✦ Testing an LLM Tool With VCR

February 16, 2026

While building Mildred, I ran into a testing problem I had not really dealt with before.

Mildred is a small Ruby CLI that takes file organization rules in English and asks an LLM to turn them into shell commands.

That meant the most important flow was also the most annoying one to test.

Send a prompt. Wait for the LLM. Get a tool call back. Run the command. Check that the files moved.

If every test hit the API for real, the suite would be slow, flaky, and more expensive than it needed to be.

I expected testing an LLM tool to require special mocking or custom infrastructure.

Instead, I ended up using VCR, which is a very normal Ruby testing tool.

The Problem

LLM APIs are awkward in tests for a few reasons.

They are slow. They cost money. They can return different answers for the same prompt.

Tool calling adds another layer.

The model does not just return text. It may ask the app to call a function, wait for the result, and then continue the conversation.

That sounds unusual, but at the HTTP boundary it is still just requests and responses.

That was the useful realization.

Recording the Boundary

VCR records HTTP interactions the first time a test runs. After that, it replays the saved response from a YAML cassette.

Here is the basic setup I used:

VCR.configure do |config|
  config.cassette_library_dir = "test/fixtures/vcr_cassettes"
  config.hook_into :webmock
  config.default_cassette_options = {
    record: ENV["CI"] ? :none : :once
  }
end

The important bit is record.

Locally, :once records a missing cassette and reuses it afterward.

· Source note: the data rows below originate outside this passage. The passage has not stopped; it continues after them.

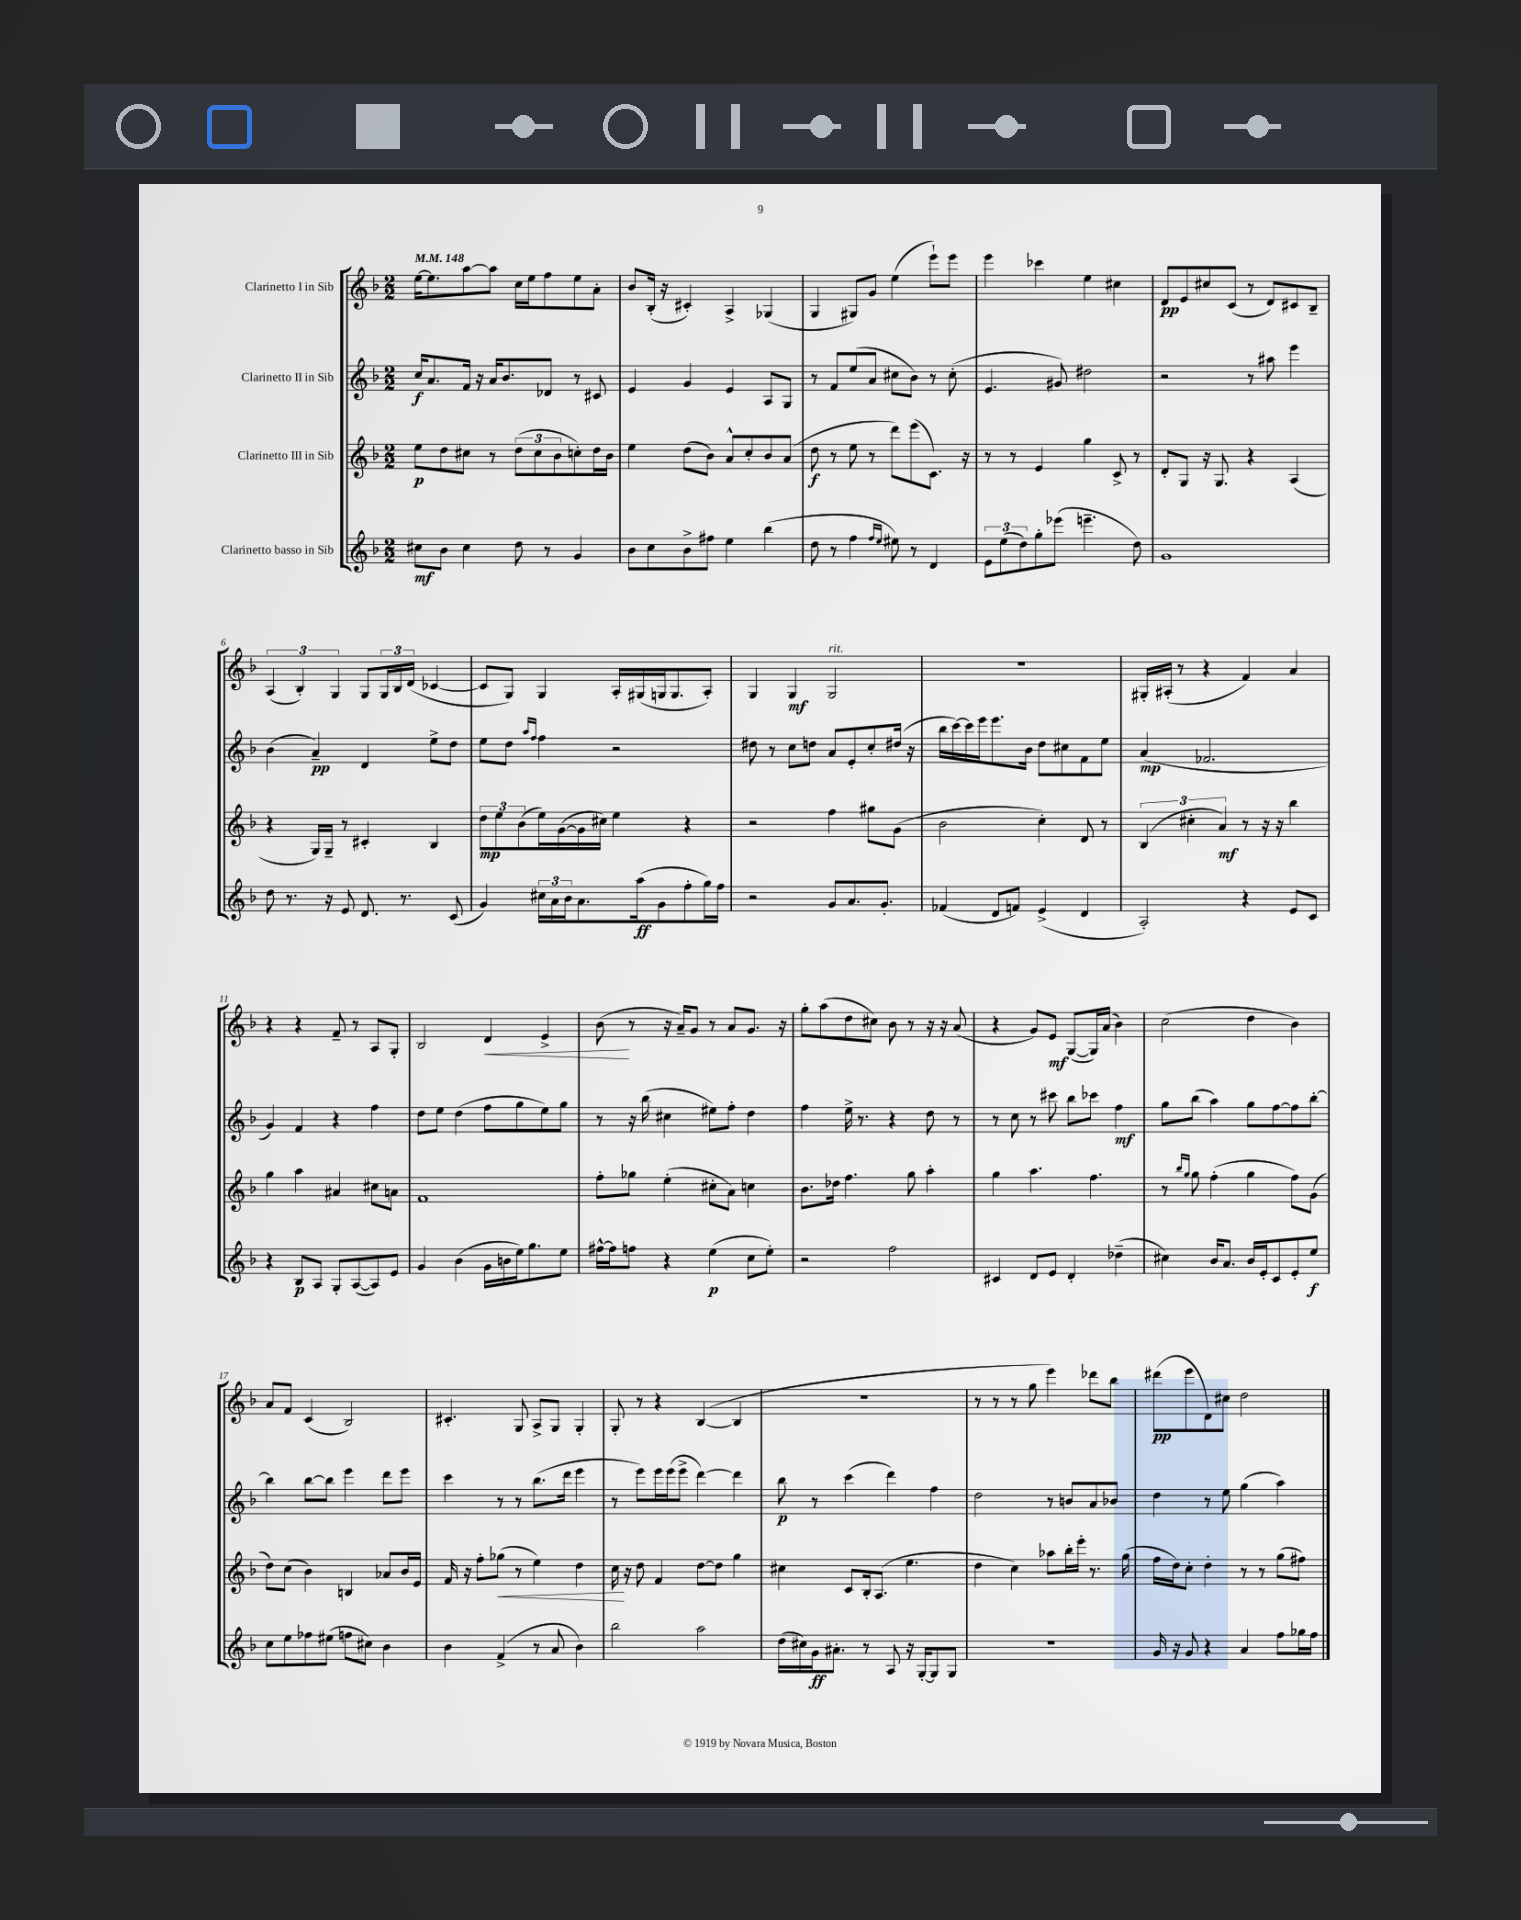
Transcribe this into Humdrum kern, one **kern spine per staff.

**kern	**kern	**kern	**kern
*staff4	*staff3	*staff2	*staff1
*clefG2	*clefG2	*clefG2	*clefG2
*k[b-]	*k[b-]	*k[b-]	*k[b-]
*M2/2	*M2/2	*M2/2	*M2/2
*MM148	*MM148	*MM148	*MM148
8cc#	8ee	16cc	[16ee
.	.	8.a	8.ee]
8b-	8dd	.	.
4cc#	8cc#	16f	[8aa
.	.	16r	.
.	8r	16a	8aa]
.	.	8.b-	.
8dd	(12dd	.	16cc
.	.	.	16ee
.	12cc#	.	.
8r	.	8d-	8ff
.	12b-	.	.
4g	8cc')	8r	8ee
.	16dd	8c#	8a'
.	16b-	.	.
=	=	=	=
8b-	4ee	4e	8b-
8cc	.	.	(16B-'
.	.	.	16r
8b-^	(8dd	4g	4c#')
8ff#	8b-)	.	.
4ee	8a^^	4e	4A^
.	8cc'	.	.
(4bb-	8b-	8A	(4G-
.	(8a	8G	.
=	=	=	=
8dd	8dd	8r	4G
8r	8r	8f	.
4ff	8ee	(8ee	8G#)
.	8r	8a	8g
16qqff	.	.	.
16qqee	.	.	.
8ee#)	8ddd)	8cc#	(4ee
8r	(8eee	8b-)	.
4d	8.c)	8r	8eee`)
.	.	(8cc#'	8eee
.	16r	.	.
=	=	=	=
12e	8r	4.e	4eee
(12ee	.	.	.
.	8r	.	.
12dd)	.	.	.
8gg'	4e	.	4ccc-
(8eee-	.	8g#)	.
4.eee~	4gg	2dd#	4ee
.	8c^	.	4cc#
8dd)	8r	.	.
=	=	=	=
1g	8d'	2r	8d
.	8G	.	8e
.	16r	.	8cc#
.	8.G	.	.
.	.	.	(8c
.	4r	8r	8r
.	.	8aa#	8d)
.	(4A	4eee	8c#
.	.	.	8B-~
=	=	=	=
8dd	4r	(4b-	(6A
8.r	.	.	.
.	.	.	6B-')
.	16G)	4a~)	.
16r	16G~	.	.
.	.	.	6G
8e	8r	.	.
8.d	4c#'	4d	8G
.	.	.	24G
.	.	.	24B-
8.r	.	.	.
.	.	.	(24d
.	4B-	8ee^	[4c-
(8c	.	8dd	.
=	=	=	=
4g)	12dd	8ee	8c-]
.	12ee	.	.
.	.	8dd	8G)
.	(12b-	.	.
.	.	16qqaa	.
.	.	16qqff	.
24cc#	16ee)	4ff	4G
24a	.	.	.
.	([16g	.	.
24b-	.	.	.
8.a	16g]	.	.
.	16cc#)	.	.
.	4ee	2r	16A'
(16aa	.	.	(16G#
8g	.	.	16G
.	.	.	8.G
8ff'	4r	.	.
16gg)	.	.	8A')
16ff	.	.	.
=	=	=	=
2r	2r	8dd#	4G
.	.	8r	.
.	.	8cc	4G
.	.	8dd	.
8g	4ff	8a	2G
8.a	.	8e'	.
.	8gg#	8cc'	.
8.g'	.	.	.
.	(8g	(16dd#	.
.	.	16r	.
=	=	=	=
(4f-	2b-	16bb-	1r
.	.	[16ccc)	.
.	.	16ccc]	.
.	.	16eee	.
8d	.	8.eee	.
8f)	.	.	.
.	.	16b-	.
(4e^	4cc')	8dd	.
.	.	8cc#	.
4d	8d	8f	.
.	8r	8ee	.
=	=	=	=
2A')	(6B-	(4a	16G#'
.	.	.	(16A#'
.	.	.	8r
.	6cc#'	.	.
.	.	2.f-	4r
.	6a)	.	.
4r	8r	.	4f)
.	16r	.	.
.	16r	.	.
8e	4bb-	.	4a
8c	.	.	.
=	=	=	=
4r	4gg	4g)	4r
8B-	4aa	4f	4r
8A	.	.	.
8G'	4a#	4r	8f~
([8A	.	.	8r
8A])	8cc#	4ff	8A
8e	8a	.	8G'
=	=	=	=
4g	1f	8dd	2B-
.	.	8ee	.
(4b-	.	(4dd	.
16g	.	8ff	4d
16b	.	.	.
16ee)	.	8gg	.
8.gg	.	.	.
.	.	8ee)	4e^
8ee	.	8gg	.
=	=	=	=
[16ff#^^	8ff'	8r	(8b-
16ff#]	.	.	.
8ff	8gg-	16r	8r
.	.	(16bb-	.
4r	(4ee'	4cc#	16r
.	.	.	16a~)
.	.	.	8g
(4ee	8cc#'	8ee#)	8r
.	8a)	8ff'	8a
8cc	4cc	4dd	8.g
8ee')	.	.	.
.	.	.	16r
=	=	=	=
2r	8.b-	4ff	8gg'
.	.	.	(8aa
.	16dd-	.	.
.	4.ff	16ee^	8dd
.	.	8.r	.
.	.	.	8cc#)
2ff	.	4r	8b-
.	8gg	.	8r
.	4aa'	8dd	16r
.	.	.	16r
.	.	8r	(8a
=	=	=	=
4c#	4gg	8r	4r
.	.	8cc	.
8d	4.aa	8r	8g)
8e	.	8ccc#	8e
4d'	.	8bb-	([8G
.	4.ff	8ccc-	16G])
.	.	.	(16a
(4dd-~	.	4ff	4b-)
=	=	=	=
4cc#)	8r	8gg	(2cc
.	16qqbb-	.	.
.	16qqgg	.	.
.	8gg	(8bb-	.
16b-	(4ff'	4aa)	.
8.a	.	.	.
16b-	4gg	8gg	4dd
16e'	.	.	.
8c	.	[8ff	.
8e'	8ff)	8ff]	4b-)
8ee	(8g	[8bb-'	.
=	=	=	=
8cc	8dd)	4bb-]	8a
8ee	(8cc	.	8f
8ff-	4b-)	[8bb-	(4c
(8ee#	.	8bb-]	.
8ff	4B	4eee	2B-)
8cc#)	.	.	.
4b-	8a-	8ddd	.
.	16b-	8eee	.
.	16e	.	.
=	=	=	=
4b-	16f	4ccc	4.c#'
.	16r	.	.
.	8ff'	.	.
(4f^	(8gg-	8r	.
.	8r	8r	8G
8r	4ee)	(8.bb-	8A^
8a	.	.	8G
.	.	16ddd	.
4b-)	4dd	4eee	4G'
=	=	=	=
2bb-	16cc	8r	8G'
.	16r	.	.
.	8dd	8eee)	8r
.	4f	16eee	4r
.	.	(16eee	.
.	.	8eee^	.
2aa	[8dd	[4ddd)	([4B-
.	8dd]	.	.
.	4gg	4ddd]	4B-]
=	=	=	=
(16dd	4cc#	8bb-	1r
16cc#)	.	.	.
16g	.	8r	.
8.a#'	.	.	.
.	8c	(4ccc	.
8r	16B-'	.	.
.	(8.A	.	.
8A	.	4ddd)	.
16r	4.ee	.	.
[16G'	.	.	.
8G]	.	4ff	.
8G	.	.	.
=	=	=	=
1r	4dd	2dd	8r
.	.	.	8r
.	4cc)	.	8r
.	.	.	8gg
.	8aa-	8r	4eee)
.	16bb-'	8b	.
.	16eee'	.	.
.	8.r	8a	8ddd-
.	.	8b-	8bb-
.	(16gg	.	.
=	=	=	=
16g	16ff	4dd	(8ddd#
16r	16dd)	.	.
8g	8cc'	.	8eee
4r	4dd'	8r	8d)
.	.	8ee	8cc#
4a	8r	(4gg	2dd
.	8r	.	.
8ff	(8gg	4aa)	.
16gg-	8ff#)	.	.
16ff	.	.	.
==	==	==	==
*-	*-	*-	*-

In CI, :none makes missing cassettes fail immediately instead of quietly calling the real API.

That makes the test suite deterministic and keeps CI from spending tokens by accident.

What the Test Looks Like

Once VCR handles the network, the test can focus on the behavior I actually care about.

def test_moves_text_files_to_documents
  VCR.use_cassette("runner_move_files") do
    FileUtils.touch("test_workspace/notes.txt")
    FileUtils.touch("test_workspace/readme.txt")

    runner.execute("Move all .txt files to the documents folder")

    assert File.exist?("test_workspace/documents/notes.txt")
    assert File.exist?("test_workspace/documents/readme.txt")
  end
end

I like that this still reads like an integration test.

Set up files. Run the agent. Assert the result.

VCR is not pretending to be the LLM. It is just replaying the real HTTP conversation that happened once before.

The cassette itself is also useful to inspect.

http_interactions:
- request:
    method: post
    uri: http://localhost:11434/v1/chat/completions
  response:
    body:
      string: '{"choices":[{"message":{"tool_calls":[
        {"function":{"name":"run_command","arguments":"{\"command\":\"mv *.txt ...\"}"}}
      ]}}]}'

That made debugging easier than I expected.

If I re-record a cassette and the test changes, I can diff the YAML and see how the model response changed.

The Catch

Cassettes can go stale.

If I change a prompt, Mildred might behave differently in real life while the test keeps replaying the old response.

So I treat cassettes as disposable fixtures.

When I change the prompt or tool schema, I delete the cassette and re-record it.

That is not perfect, but it is a tradeoff I understand.

What I Learned

The lesson was not really about VCR.

It was about testing at the right boundary.

I do not need to mock the LLM’s reasoning. I need to make the network interaction repeatable so I can test the code around it.

That feels like a useful pattern for AI projects in general.

A lot of new AI code still has boring old software boundaries: HTTP, files, processes, databases.

The newer part may be non-deterministic, but the boundary around it can often be made boring again.